Published: Fri, October 14, 2016
Research | By Jennifer Evans

Galaxy count may now top 2 trillion across universe

Galaxy count may now top 2 trillion across universe

Scientists' initial estimate was that there are about 100 billion galaxies.

This also helps to solve a problem known as "Olbers" paradox, ' which asks why the sky is dark at night.

In one pocket of the early universe, when the cosmos was just a few billion years old, researchers found ten times the number of galaxies found in a similar portion of the galaxy today.
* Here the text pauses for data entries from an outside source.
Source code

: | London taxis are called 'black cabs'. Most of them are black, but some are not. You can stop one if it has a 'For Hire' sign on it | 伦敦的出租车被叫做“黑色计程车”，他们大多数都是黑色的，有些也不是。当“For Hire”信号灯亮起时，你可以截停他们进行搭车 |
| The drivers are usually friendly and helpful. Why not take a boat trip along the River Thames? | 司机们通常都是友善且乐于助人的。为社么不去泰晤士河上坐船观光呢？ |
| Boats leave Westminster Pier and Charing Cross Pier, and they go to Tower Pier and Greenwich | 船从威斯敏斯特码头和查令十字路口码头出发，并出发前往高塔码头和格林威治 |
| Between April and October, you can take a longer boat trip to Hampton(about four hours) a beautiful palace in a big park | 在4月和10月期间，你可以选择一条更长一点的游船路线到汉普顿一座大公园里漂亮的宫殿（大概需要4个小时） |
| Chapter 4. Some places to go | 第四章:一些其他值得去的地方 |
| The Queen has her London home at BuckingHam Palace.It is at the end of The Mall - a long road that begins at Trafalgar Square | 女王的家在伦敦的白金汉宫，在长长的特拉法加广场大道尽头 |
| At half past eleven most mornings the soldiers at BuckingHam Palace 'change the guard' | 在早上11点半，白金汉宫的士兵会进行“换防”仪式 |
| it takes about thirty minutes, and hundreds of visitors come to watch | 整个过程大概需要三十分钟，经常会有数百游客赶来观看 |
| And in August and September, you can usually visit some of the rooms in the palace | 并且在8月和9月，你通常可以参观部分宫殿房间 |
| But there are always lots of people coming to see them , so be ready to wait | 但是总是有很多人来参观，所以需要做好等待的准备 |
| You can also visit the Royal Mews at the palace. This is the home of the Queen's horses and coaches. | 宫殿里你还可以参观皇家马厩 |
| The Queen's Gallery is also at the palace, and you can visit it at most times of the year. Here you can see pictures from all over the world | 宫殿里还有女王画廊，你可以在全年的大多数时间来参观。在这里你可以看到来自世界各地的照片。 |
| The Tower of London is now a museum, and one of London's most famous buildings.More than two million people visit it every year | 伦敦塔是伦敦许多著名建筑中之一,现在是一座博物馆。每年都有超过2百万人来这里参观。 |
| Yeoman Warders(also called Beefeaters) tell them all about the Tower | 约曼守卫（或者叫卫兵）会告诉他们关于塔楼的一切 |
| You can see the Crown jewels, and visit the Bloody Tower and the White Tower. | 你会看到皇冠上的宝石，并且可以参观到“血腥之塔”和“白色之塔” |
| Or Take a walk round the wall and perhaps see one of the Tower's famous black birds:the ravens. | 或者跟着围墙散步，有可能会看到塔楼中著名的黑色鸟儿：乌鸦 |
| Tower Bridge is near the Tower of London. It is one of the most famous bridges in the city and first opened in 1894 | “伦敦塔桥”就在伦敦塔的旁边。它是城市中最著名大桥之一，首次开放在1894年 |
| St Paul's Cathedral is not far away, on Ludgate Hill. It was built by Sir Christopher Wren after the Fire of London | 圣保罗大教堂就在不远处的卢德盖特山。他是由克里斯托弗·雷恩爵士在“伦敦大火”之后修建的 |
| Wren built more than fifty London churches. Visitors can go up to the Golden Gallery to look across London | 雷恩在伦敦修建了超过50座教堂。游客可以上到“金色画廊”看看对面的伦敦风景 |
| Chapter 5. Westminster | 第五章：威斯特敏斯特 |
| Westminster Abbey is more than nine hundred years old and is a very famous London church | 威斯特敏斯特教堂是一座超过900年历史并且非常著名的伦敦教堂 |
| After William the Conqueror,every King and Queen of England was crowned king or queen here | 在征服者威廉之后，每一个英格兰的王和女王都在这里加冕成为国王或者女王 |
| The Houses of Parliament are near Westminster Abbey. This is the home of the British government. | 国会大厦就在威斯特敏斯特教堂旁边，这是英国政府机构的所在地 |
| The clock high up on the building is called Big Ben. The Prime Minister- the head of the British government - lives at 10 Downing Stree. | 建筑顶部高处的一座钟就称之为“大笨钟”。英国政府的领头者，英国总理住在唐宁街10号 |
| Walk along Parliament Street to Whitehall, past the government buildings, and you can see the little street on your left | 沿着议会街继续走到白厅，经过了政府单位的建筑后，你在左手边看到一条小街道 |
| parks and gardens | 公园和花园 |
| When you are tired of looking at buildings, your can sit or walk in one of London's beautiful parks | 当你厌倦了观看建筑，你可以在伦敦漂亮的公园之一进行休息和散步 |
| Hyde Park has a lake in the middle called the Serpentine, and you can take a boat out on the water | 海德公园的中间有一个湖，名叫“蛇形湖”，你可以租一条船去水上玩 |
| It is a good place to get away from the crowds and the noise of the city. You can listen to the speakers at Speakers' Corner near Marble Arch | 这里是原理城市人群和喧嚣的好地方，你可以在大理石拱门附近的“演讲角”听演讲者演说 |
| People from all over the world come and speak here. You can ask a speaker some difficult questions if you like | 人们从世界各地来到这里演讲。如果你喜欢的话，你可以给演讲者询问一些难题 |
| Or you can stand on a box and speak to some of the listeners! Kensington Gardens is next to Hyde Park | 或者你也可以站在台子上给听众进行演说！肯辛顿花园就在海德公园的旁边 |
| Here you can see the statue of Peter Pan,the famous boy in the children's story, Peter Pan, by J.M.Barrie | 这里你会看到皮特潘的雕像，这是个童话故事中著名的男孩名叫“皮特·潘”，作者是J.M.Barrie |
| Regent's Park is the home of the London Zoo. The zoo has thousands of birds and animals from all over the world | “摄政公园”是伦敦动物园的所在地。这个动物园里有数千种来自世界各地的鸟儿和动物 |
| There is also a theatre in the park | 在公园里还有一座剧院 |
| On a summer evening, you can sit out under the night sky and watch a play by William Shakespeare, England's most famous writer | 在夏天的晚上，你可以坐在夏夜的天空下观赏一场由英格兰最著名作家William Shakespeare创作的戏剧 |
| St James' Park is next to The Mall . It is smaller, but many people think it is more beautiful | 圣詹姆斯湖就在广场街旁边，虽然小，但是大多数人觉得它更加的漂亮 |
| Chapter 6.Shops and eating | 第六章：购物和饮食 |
The team looked more than 13 billion years into the past and found that galaxies are not evenly distributed throughout the universe's history. "This gives us a verification of the so-called top-down formation of structure in the universe", said Professor Christopher Conselice, the study's lead author. The images were converted into 3D, allowing the researchers to make accurate measurements of the number of galaxies at various stages in the universe's history.

Modern explanations suggest the universe is finite, has an age, and is expanding faster and faster, which (according to a discovery by Edwin Hubble in 1929) shifts the light of the most distant stars to colors that human eyes can't see.

Thought the universe was crowded with 100 billion to 200 billion galaxies?

Over the last 15 years, researcher Christopher Conselice has been working with an worldwide team of astronomers to translate telescope images into a 3D map of the visible universe. By running this rate backward, and extrapolating beyond what we can now see, the researchers concluded that around 90 percent of the galaxies out there are too faint and too far away to view with current telescopes. Because the researchers could see clusters further and further back in time as they looked deeper, they could compare the concentration of galaxies long ago to more recent times - relatively speaking. That scenario holds that there were many more galaxies in the young universe but that the number is lower now because many galaxies merged.

Ninety percent of galaxies in the observable universe are too dim and distant to be seen today, according to the new research; ten percent can be seen. "Who knows what interesting properties we will find when we observe these galaxies with the next generation of telescopes", explains Christopher Conselice about the far-reaching implications of the new results.

He added that NASA's James Webb Space Telescope, which is set to launch in 2018, will be able to study these ultra-faint galaxies.

The decreasing number of galaxies as time progresses also contributes to the solution for Olbers' paradox (first formulated in the early 1800s by German astronomer Heinrich Wilhelm Olbers): Why is the sky dark at night if the universe contains an infinity of stars? The team came to the conclusion that there is such an abundance of galaxies that, in principle, every point in the sky contains part of a galaxy. But the light from these stars is invisible to us ― in part because of the continuing expansion of the universe and because the light is absorbed by intergalactic dust and gas.

A very dark section of the night sky photographed by Great Observatories Origins Deep Survey.